Judging by today’s standards, the interior is a big disappointment. The dashboard design is dated and features a cheap looking fake wood trim which only makes things worse. The plastics are part of the “hard” class and the build quality is light years behind compared to other trucks in the business.
On the other hand, the switches and buttons are located within easy reach and we don’t have any major complains about the overall ergonomy either. The analogue instrument cluster is pretty basic and looks like it was designed with 20 years ago. Despite its dated design however, it is fairly easy to read and clear.
The steering wheel is another piece of ancient design and is also a bit too thin to be hold with confidence. Luckily, the driver’s seat can be adjusted and comes with a convenient air suspension which somehow compensates for the lack of any lateral support.
The high driving position enhances the straight road visibility, while the big lateral windows offer a proper view of the sides. We also like the plate sized door mirrors which are up to the task and keep blind spots to a minimum.
The Hyundai HD45 cab offers space for up to three people at the front and even the middle passenger has plenty of leg- and shoulder-room. For improved comfort, the center seatback folds and forms a convenient multifunctional console with two cup holders and a useful flat surface. Moreover, the centre console includes storage bin, coin slot and two additional cup holders.

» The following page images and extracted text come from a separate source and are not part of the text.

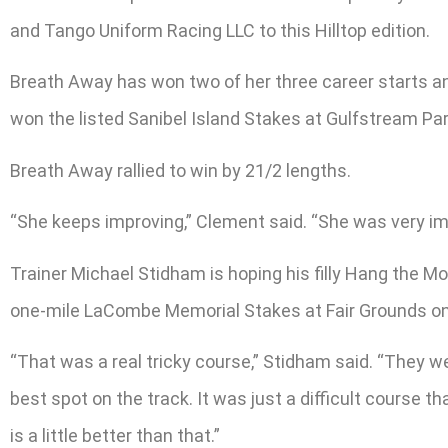
and Tango Uniform Racing LLC to this Hilltop edition.
Breath Away has won two of her three career starts an
won the listed Sanibel Island Stakes at Gulfstream Park 
Breath Away rallied to win by 21/2 lengths.
“She keeps improving,” Clement said. “She was very impr
Trainer Michael Stidham is hoping his filly Hang the Mo
one-mile LaCombe Memorial Stakes at Fair Grounds o
“That was a real tricky course,” Stidham said. “They we
best spot on the track. It was just a difficult course t
is a little better than that.”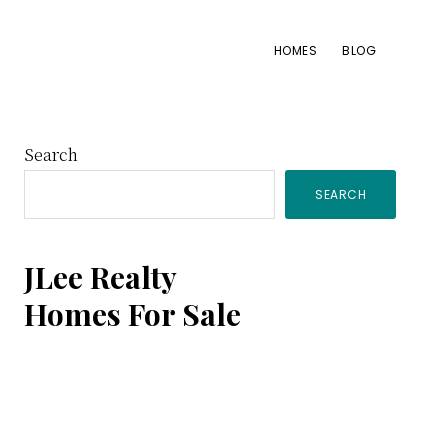
HOMES
BLOG
Primary
Search
SEARCH
Sidebar
JLee Realty
Homes For Sale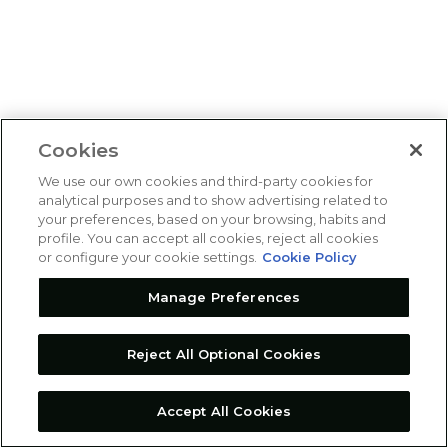
Cookies
We use our own cookies and third-party cookies for
analytical purposes and to show advertising related to
your preferences, based on your browsing, habits and
profile. You can accept all cookies, reject all cookies
or configure your cookie settings.
Cookie Policy
Manage Preferences
Reject All Optional Cookies
Accept All Cookies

Needless to say, that the Hyundai HD45 is fitted with plenty of storage places and cubby holes to make your life on board easier. Our favorite storage is the over head console which provides deep, secure and capacious stowage for papers or maps without impeding free movement in the cab.
Engines and performance
The Hyundai HD45 is equipped with a D4BB Engine mated on a five speed manual transmission. The diesel unit is able to deliver a maximum power of 80 hp with a peak torque of 167 Nm achieved from as low as 1400 rpm. The engine isn’t the most nimble unit in its class and occasionally could act a bit sluggish when the truck is fully loaded. After a few struggles however, it will be able to get the job done and also keep its dignity untouched. Obviously we aren’t talking about sports cars, but with a maximum speed of 114kph the Hyundai HD45 offers a pretty good performance. The really good part of the Hyundai’s D4BB engine is its smoothness.
We also like the manual gearbox which is fairly responsive and smooth being able to cope pretty well with the utilitarian nature of the truck.

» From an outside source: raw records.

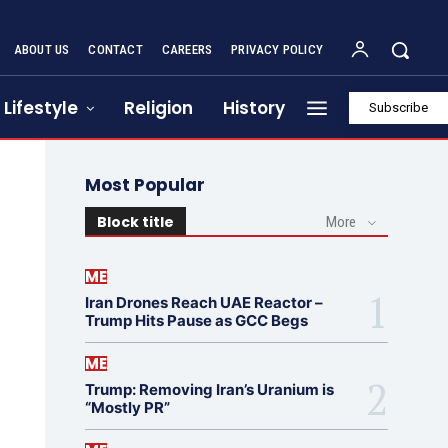
ABOUT US
CONTACT
CAREERS
PRIVACY POLICY
Lifestyle
Religion
History
Subscribe
Most Popular
Block title
More
ME
Iran Drones Reach UAE Reactor –
Trump Hits Pause as GCC Begs
ME
Trump: Removing Iran’s Uranium is
“Mostly PR”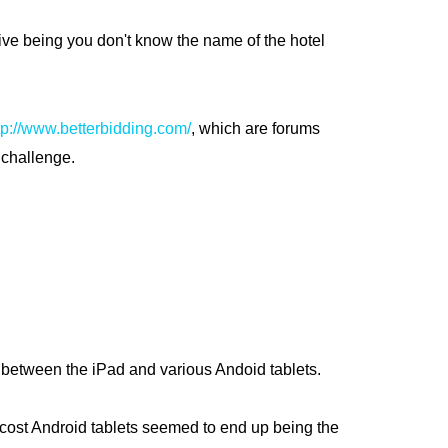
tive being you don't know the name of the hotel
tp://www.betterbidding.com/
, which are forums
 challenge.
 be between the iPad and various Andoid tablets.
ow cost Android tablets seemed to end up being the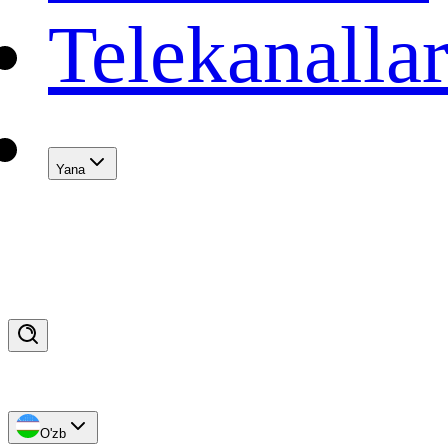
Telekanalla
Yana
O'zb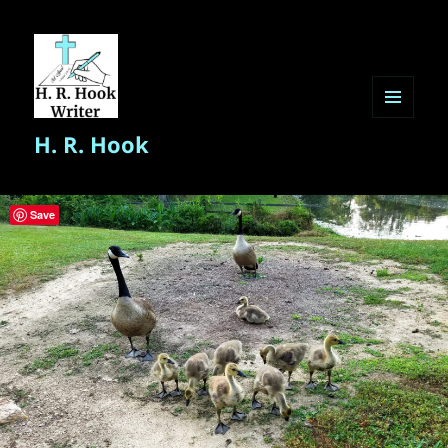
MENU
H. R. Hook
AND
WIDGETS
Save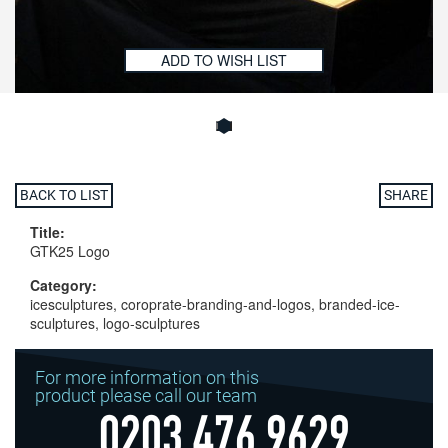
ADD TO WISH LIST
BACK TO LIST
SHARE
Title:
GTK25 Logo
Category:
icesculptures, coroprate-branding-and-logos, branded-ice-
sculptures, logo-sculptures
For more information on this
product please call our team
0203 476 9629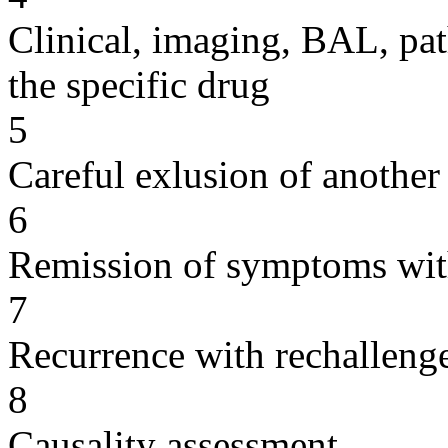
Clinical, imaging, BAL, pat
the specific drug
5
Careful exlusion of another
6
Remission of symptoms wit
7
Recurrence with rechallenge
8
Causality assessment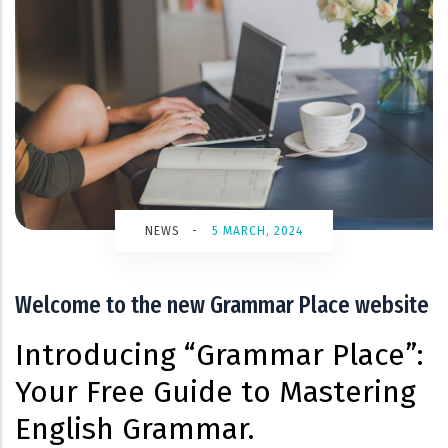
NEWS
-
5 MARCH, 2024
Welcome to the new Grammar Place website
Introducing “Grammar Place”:
Your Free Guide to Mastering
English Grammar.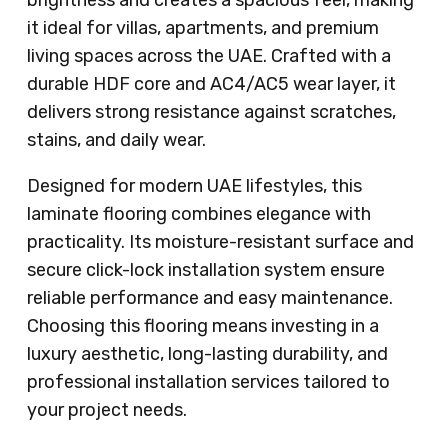
brightness and creates a spacious feel, making
it ideal for villas, apartments, and premium
living spaces across the UAE. Crafted with a
durable HDF core and AC4/AC5 wear layer, it
delivers strong resistance against scratches,
stains, and daily wear.
Designed for modern UAE lifestyles, this
laminate flooring combines elegance with
practicality. Its moisture-resistant surface and
secure click-lock installation system ensure
reliable performance and easy maintenance.
Choosing this flooring means investing in a
luxury aesthetic, long-lasting durability, and
professional installation services tailored to
your project needs.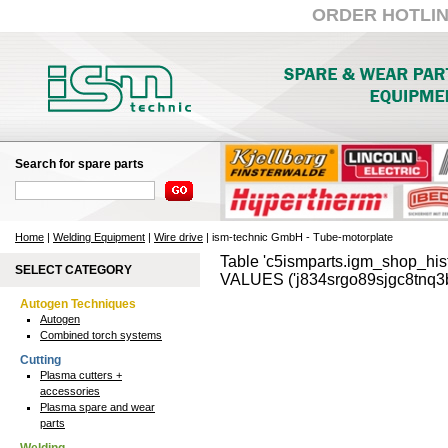
ORDER HOTLINE:
Search for spare parts
Home
|
Welding Equipment
|
Wire drive
| ism-technic GmbH - Tube-motorplate
Table 'c5ismparts.igm_shop_hist
SELECT CATEGORY
VALUES ('j834srgo89sjgc8tnq3b
Autogen Techniques
Autogen
Combined torch systems
Cutting
Plasma cutters +
accessories
Plasma spare and wear
parts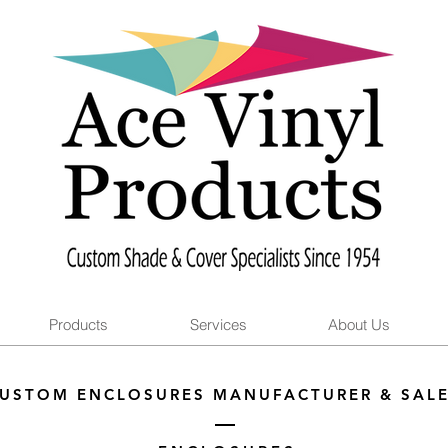
Products
Services
About Us
USTOM ENCLOSURES MANUFACTURER & SAL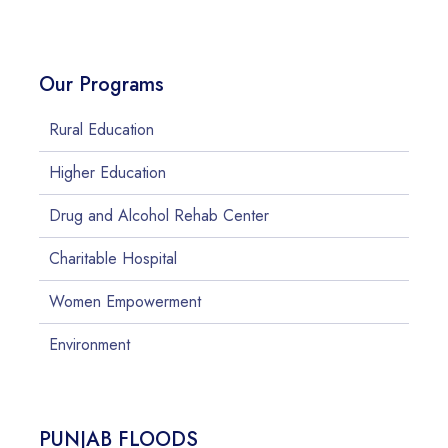
Our Programs
Rural Education
Higher Education
Drug and Alcohol Rehab Center
Charitable Hospital
Women Empowerment
Environment
PUNJAB FLOODS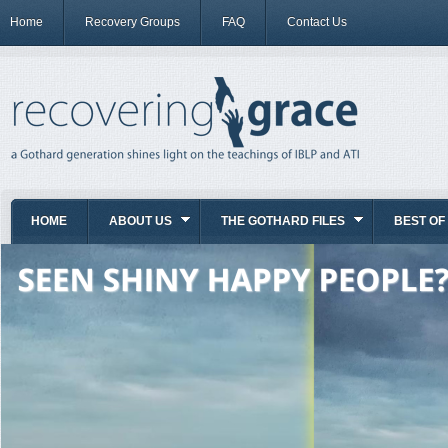
Home
Recovery Groups
FAQ
Contact Us
HOME
ABOUT US
THE GOTHARD FILES
BEST OF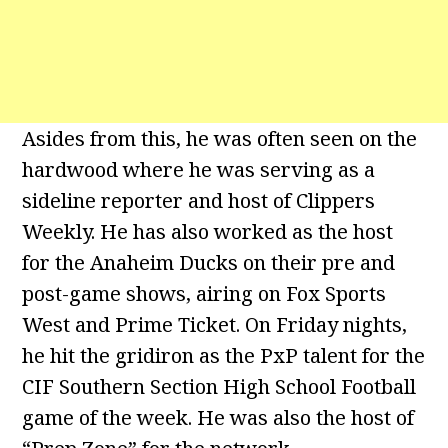
Asides from this, he was often seen on the
hardwood where he was serving as a
sideline reporter and host of Clippers
Weekly. He has also worked as the host
for the Anaheim Ducks on their pre and
post-game shows, airing on Fox Sports
West and Prime Ticket. On Friday nights,
he hit the gridiron as the PxP talent for the
CIF Southern Section High School Football
game of the week. He was also the host of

Servicing and other regular checks are also pretty easy to do thanks to a 50-degree tilting cab which provides quick and easy access to the engine compartment.
Ride and handling
To be ultra resistant the HD 45’s frame received a heat-treatment and was web strengthened in order to provide a strong and safe base for the arduous missions of the vehicle.

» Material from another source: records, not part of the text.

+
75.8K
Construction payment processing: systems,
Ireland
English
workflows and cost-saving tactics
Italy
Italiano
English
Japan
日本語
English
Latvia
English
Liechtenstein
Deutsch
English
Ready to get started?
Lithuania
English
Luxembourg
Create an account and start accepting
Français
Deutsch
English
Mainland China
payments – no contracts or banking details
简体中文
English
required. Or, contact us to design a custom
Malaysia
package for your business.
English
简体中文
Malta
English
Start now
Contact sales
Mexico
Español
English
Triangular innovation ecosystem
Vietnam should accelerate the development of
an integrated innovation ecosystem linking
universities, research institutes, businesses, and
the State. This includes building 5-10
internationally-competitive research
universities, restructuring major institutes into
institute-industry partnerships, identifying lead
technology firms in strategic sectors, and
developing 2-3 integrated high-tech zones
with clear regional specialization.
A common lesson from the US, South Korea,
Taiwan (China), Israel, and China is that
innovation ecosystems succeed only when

The high capacity axle and leaf suspension are combined with an air suspended cab to offer a surprisingly good ride and to maximize the load carrying capacity. We also like the power assisted steering which will serve you well at low speeds; while at high speeds will need only minor adjustments to keep the truck o a straight line.
The braking power is provided by large brake linings and tandem brake boosters which offer a good stopping power and a strong pedal feel.
Hyundai promotes the HD45 as being versatile enough for just about any conceivable application. With the proper configuration the truck will be able to do any kind of commercial job without major problems. Its cab over engine design and the relatively small exterior dimensions also give it a good maneuverability on the narrow city streets.
The real beauty of the Hyundai HD45 however, is that for many it will be just enough vehicle to provide the same payload capacity as other truck in the business, but with much lower operating costs.
It’s true that the engine lacks that lively character of other vehicles in the segment and that the overall build quality is far behind models from Renault or Nissan, but we are in the commercial vehicle segment and here things like comfort or speed aren’t that important as practicality and flexibility and the HD 45 has anything it needs to make a compelling case for itself.